**Work order A**
Please put the records, everything from their first line down to the line containing "The map shows", into a Markdown table with the columns Row and Record line, numbering each row and leaving out blank lines.

**Page extract**

==========

When I was in high school in the late ’90s, I saw a TV show that ran a segment on the emerging technology of 3-D printing. Immediately, I thought about how useful those machines would someday be for model railroading.
I kept an eye open for the day when 3-D printing, or rapid prototyping, would finally become good enough, cheap enough, and user-friendly enough to use for my own model railroading. Then, in 2011, I learned about a service offered by a relatively new company at the time called Shapeways.Shapeways is a 3-D printing company that allows people to upload and buy their own 3-D printed designs.
Shapeways also allows individuals to open stores to let their designs be printed by others for a designer-selected royalty.
There are other 3-D printing companies out there, but I’ve used Shapeways, so I’m going to focus on my experiences using its services.
Design
If you browse Shapeways’ website, www.shapeways.com, you’ll find many model railroad products available for sale. But if you want something not yet available, you’ll have to either design it yourself or hire someone to do it for you.

==========

**Input material**
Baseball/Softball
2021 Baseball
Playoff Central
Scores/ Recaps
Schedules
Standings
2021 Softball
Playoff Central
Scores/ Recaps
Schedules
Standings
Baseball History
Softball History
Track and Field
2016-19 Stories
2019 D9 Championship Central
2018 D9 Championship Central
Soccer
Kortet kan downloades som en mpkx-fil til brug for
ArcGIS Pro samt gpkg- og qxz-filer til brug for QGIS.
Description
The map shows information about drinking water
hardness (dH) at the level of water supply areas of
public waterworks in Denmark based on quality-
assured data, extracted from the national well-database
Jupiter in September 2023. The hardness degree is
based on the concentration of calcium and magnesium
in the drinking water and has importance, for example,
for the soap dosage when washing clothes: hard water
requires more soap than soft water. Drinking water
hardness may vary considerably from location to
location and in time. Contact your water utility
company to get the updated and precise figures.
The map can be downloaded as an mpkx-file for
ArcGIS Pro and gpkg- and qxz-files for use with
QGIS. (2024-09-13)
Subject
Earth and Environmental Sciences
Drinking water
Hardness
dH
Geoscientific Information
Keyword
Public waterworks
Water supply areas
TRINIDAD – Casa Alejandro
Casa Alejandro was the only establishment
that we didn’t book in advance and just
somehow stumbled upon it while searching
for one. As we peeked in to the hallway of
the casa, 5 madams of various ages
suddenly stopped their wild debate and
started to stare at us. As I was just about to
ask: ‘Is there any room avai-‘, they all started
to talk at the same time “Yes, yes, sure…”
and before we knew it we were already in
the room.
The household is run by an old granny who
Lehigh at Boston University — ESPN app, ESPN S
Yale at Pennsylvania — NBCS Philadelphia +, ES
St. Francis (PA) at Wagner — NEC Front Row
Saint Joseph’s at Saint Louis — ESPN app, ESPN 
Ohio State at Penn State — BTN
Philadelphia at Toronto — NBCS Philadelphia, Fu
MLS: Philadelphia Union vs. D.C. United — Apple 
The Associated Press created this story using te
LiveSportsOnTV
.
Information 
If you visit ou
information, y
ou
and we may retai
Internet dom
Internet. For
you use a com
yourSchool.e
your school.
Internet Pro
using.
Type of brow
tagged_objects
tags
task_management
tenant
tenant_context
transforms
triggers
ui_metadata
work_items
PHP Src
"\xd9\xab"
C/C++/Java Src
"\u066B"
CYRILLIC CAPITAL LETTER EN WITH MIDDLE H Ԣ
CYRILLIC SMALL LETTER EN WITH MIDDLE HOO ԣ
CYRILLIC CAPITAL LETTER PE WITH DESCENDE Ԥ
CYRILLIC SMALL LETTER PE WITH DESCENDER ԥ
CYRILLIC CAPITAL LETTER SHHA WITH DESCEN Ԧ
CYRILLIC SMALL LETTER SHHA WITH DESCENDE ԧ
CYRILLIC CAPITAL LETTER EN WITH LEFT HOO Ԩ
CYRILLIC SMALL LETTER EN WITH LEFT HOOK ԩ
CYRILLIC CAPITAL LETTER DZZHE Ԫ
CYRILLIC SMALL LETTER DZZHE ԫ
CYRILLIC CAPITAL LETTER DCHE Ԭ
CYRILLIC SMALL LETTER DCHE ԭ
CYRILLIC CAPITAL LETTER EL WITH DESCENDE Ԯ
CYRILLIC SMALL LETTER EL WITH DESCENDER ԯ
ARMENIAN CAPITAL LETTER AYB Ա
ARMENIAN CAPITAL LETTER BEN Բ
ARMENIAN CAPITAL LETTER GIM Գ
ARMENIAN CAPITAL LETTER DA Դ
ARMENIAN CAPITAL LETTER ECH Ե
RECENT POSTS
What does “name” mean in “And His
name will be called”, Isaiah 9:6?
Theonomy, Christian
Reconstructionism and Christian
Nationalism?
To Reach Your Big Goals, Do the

==========

**Work order B**
Write the next part of the piece on 3-D printing for model railroading, starting after its final sentence.

**Exercise response A**
| Row | Record line |
|---|---|
| 1 | Baseball/Softball |
| 2 | 2021 Baseball |
| 3 | Playoff Central |
| 4 | Scores/ Recaps |
| 5 | Schedules |
| 6 | Standings |
| 7 | 2021 Softball |
| 8 | Playoff Central |
| 9 | Scores/ Recaps |
| 10 | Schedules |
| 11 | Standings |
| 12 | Baseball History |
| 13 | Softball History |
| 14 | Track and Field |
| 15 | 2016-19 Stories |
| 16 | 2019 D9 Championship Central |
| 17 | 2018 D9 Championship Central |
| 18 | Soccer |
| 19 | Kortet kan downloades som en mpkx-fil til brug for |
| 20 | ArcGIS Pro samt gpkg- og qxz-filer til brug for QGIS. |
| 21 | Description |
| 22 | The map shows information about drinking water |

**Exercise response B**
I will say that designing a 3-D model requires ample computer confidence, and the investment of a lot of time for learning. Not only do you have to learn how to use 3-D modeling software, but you also have to learn the design rules to make a design printable. Inevitably, 3-D design software will become more user friendly.
There are a number of 3-D design programs available for free online, such as Blender and Sketchup Make. Make is the free version of Sketchup. There’s also a version called Sketchup Pro, but it costs a few hundred dollars. I found Sketchup to be the easiest to learn. The main downside to Sketchup is that it isn’t good for designing organic shapes. But since most of the things model railroaders want to design aren’t organic shapes, Sketchup is fine. There are numerous tutorials on YouTube to get started with Sketchup.
Sketchup has a few finicky qualities that require workarounds, though. For one, you’ll want to work 10 times larger than the actual size of the model you are making. Sketchup doesn’t handle small dimensions well. If you work in millimeters, working 10 times larger is relatively simple. Also, for a design to be printable, it has to be what is called “watertight.” In other words, the model can’t have holes in it that make the printer unable to differentiate between what needs to be printed and what doesn’t.
Accutrans 3D software, which is free to try and inexpensive to own, solves both problems for PC users, but isn’t available for Mac. Before you use it, you’ll want to install a free plugin in Sketchup called “SKP to DXF or STL.” That allows you to save your model from Sketchup to an .STL file, the file type the printer prefers.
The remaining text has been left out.